[Collected data entries]
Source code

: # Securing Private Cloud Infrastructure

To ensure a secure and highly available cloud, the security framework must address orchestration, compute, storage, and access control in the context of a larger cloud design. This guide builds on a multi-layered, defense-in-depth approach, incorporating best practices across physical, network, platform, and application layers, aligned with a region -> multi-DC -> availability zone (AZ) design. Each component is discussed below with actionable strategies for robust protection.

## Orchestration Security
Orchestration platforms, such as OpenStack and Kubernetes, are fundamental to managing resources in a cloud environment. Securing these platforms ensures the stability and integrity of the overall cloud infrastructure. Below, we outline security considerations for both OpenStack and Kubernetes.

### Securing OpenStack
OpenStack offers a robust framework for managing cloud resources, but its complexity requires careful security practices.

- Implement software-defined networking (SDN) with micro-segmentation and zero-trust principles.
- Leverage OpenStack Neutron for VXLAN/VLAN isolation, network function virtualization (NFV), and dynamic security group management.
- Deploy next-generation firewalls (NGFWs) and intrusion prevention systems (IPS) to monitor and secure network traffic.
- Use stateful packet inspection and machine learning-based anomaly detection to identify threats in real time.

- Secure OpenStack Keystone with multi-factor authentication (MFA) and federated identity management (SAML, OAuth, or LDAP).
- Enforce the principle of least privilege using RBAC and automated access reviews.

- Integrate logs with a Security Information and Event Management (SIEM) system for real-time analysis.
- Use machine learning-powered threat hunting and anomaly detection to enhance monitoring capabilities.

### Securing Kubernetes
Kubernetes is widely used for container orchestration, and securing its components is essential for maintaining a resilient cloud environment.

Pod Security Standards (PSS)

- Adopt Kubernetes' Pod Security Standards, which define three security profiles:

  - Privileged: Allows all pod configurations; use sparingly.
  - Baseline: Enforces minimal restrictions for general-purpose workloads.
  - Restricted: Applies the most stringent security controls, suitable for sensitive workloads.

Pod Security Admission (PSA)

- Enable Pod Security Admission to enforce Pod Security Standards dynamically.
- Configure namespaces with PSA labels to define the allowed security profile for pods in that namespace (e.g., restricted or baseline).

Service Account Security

» **What you are asked to do**:
A line qualifies when it holds the word "real"; report all qualifying lines from the records above.

» **Solution to this problem**:
- Use stateful packet inspection and machine learning-based anomaly detection to identify threats in real time.
- Integrate logs with a Security Information and Event Management (SIEM) system for real-time analysis.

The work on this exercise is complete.